• **Description of the task**:
If a line in the entries below includes "chinh", show that line.

** Opening Dataset block **

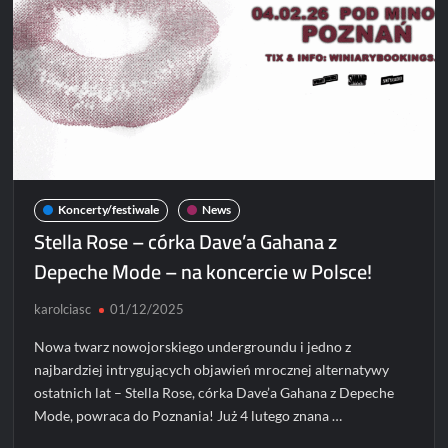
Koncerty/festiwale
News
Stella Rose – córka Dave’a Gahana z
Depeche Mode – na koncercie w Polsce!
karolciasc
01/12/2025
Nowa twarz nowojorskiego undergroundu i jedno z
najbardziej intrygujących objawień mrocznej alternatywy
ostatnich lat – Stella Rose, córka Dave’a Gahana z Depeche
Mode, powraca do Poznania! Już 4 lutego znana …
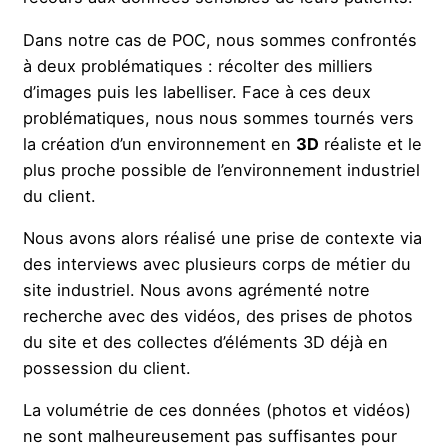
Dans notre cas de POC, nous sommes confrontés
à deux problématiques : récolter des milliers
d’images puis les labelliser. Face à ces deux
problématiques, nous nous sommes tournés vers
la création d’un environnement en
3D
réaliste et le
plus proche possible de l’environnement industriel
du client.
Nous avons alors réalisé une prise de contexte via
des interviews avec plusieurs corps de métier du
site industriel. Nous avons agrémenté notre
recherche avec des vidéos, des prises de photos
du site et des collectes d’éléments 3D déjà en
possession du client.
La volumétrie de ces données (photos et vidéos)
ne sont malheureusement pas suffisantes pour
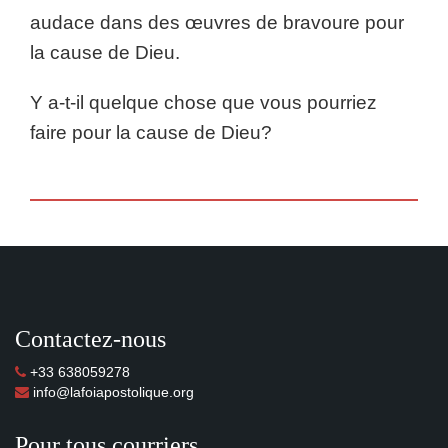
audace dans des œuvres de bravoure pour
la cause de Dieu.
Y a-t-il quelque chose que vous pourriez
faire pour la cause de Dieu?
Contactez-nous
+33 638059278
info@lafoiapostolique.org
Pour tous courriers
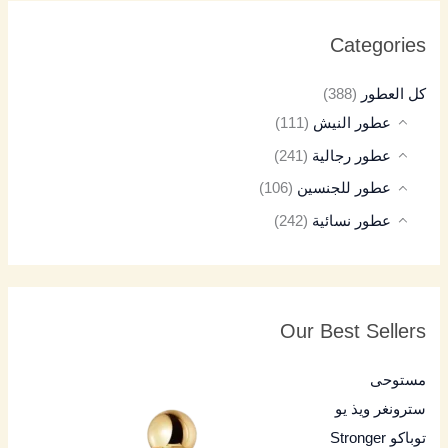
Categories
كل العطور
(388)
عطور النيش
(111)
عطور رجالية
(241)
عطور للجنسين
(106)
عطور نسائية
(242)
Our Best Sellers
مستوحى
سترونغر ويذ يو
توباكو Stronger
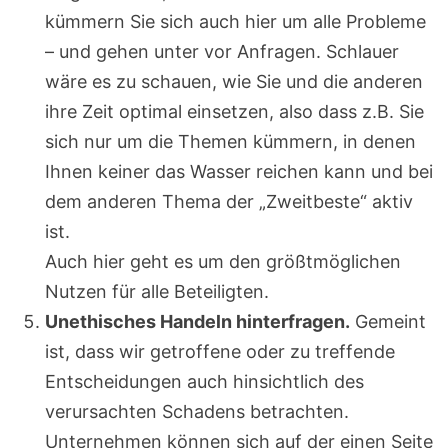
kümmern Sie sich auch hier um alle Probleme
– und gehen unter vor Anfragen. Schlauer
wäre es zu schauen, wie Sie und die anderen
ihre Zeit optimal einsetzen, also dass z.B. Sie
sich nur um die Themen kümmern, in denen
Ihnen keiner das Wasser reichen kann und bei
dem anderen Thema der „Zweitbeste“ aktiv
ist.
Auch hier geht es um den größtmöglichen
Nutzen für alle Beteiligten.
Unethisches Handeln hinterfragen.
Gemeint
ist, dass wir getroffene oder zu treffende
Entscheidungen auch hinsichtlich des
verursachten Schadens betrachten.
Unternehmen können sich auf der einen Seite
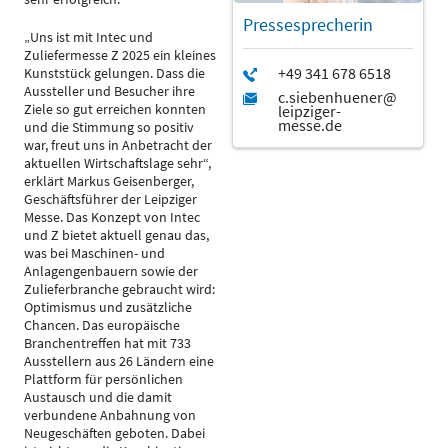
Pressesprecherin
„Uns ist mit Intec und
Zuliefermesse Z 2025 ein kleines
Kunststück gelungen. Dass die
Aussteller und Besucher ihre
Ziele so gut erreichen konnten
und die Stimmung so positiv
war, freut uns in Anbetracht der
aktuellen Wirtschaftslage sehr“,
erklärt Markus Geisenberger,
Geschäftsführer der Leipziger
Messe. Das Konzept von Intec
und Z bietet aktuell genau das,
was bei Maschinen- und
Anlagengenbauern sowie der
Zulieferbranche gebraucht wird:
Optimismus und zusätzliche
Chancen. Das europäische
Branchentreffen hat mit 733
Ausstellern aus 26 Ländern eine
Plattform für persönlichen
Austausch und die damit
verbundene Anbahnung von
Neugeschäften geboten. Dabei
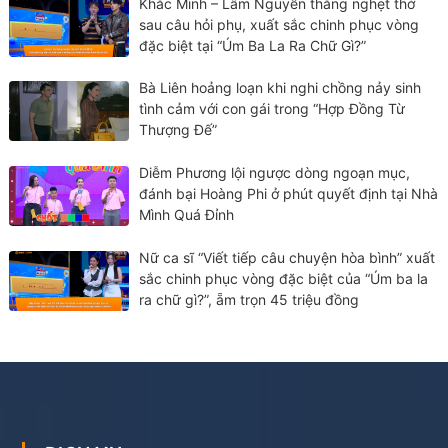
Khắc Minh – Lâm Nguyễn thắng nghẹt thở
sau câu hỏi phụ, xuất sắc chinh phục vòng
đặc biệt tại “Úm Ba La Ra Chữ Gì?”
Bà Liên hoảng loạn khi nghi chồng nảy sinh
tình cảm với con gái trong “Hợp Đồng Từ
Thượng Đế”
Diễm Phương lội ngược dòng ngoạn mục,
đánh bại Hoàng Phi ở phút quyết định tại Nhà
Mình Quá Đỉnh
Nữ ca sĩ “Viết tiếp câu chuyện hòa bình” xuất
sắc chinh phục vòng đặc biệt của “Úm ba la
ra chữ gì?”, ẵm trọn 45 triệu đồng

** Closing Dataset block **

• **Problem solution**:
sau câu hỏi phụ, xuất sắc chinh phục vòng
sắc chinh phục vòng đặc biệt của “Úm ba la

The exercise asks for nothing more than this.